Stamattina un mio collega e amico del primo ospedale in cui ho lavorato mi ha mandato un sms: comunicava la morte di un collega, un anziano consulente che lavorava con noi sbarbati in quei giorni epici di esordio nel mondo radiologico ospedaliero. L’anziano consulente era stato primario ospedaliero e, in tempi in cui la mala politica ancora non perpetrava scempi sanitari e di sanità se ne occupavano i medici, anche direttore generale di un ospedale della zona.
E io me lo ricordo bene: un toscanaccio dal carattere burbero e la battuta tagliente, grande e grosso, con i baffi bianchi e gli occhi limpidi da persona perbene. E ricordo un particolare su tutti: la voce bronzea con cui refertava toraci e ossa. Una voce piena, forte, che risuonava fino alle diagnostiche più lontane dal suo studiolo come una campana al tramonto.

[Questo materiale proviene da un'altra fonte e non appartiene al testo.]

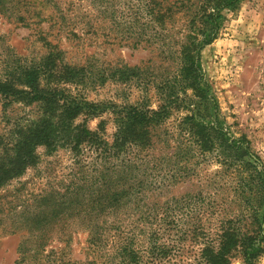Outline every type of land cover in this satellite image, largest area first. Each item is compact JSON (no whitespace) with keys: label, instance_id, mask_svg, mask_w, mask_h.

Fu lui a insegnarmi come va il mondo, in un ospedale: a spiegarmi i meccanismi a volte contorti con cui si risolvono i problemi sanitari, e a mettermi in guardia contro i pericoli quotidiani del nostro mestiere. A mensa teneva banco: aveva sempre in caldo un aforisma, un aneddoto adatto alle circostanze.
Come ogni volta che viene a mancare una persona che mi ha dato qualcosa del suo senza che io glielo chiedessi, e senza domandare nulla in cambio, il senso di vuoto che provo non è tanto legato all’assenza irrimediabile con cui tutti, parenti e amici, dovranno fare i conti, quanto al rimpianto di non essermi intrattenuto più spesso con lui. Di non essermi fatto raccontare tutto della radiologia e della vita ospedaliera degli anni cinquanta e sessanta, per esempio: in poche parole, di aver perduto l’ennesima occasione di diventare un testimone del tempo attraverso l’esperienza di persone che quel tempo, in un modo o nell’altro, l’avevano fatto con le loro mani.
In casi come questo la morte non è un dramma, perchè il ricordo sopravvive agli anni e alla senescenza, finchè toccherà a noi varcare quella soglia: e si tratta, in questo caso come in altri, di un ricordo estremamente affettuoso. Il dramma è non aver compreso per tempo che qualcuna delle persone che incrociano la nostra strada sono lì per insegnarci qualcosa: e tu magari hai preso qualcosa, si, ma quasi distrattamente, e ci sarebbe stato ancora molto altro cibo a disposizione con cui nutrirsi.
E’ quel molto altro che si perde, irrimediabilmente, quando un anziano consulente radiologo ci abbandona per sempre.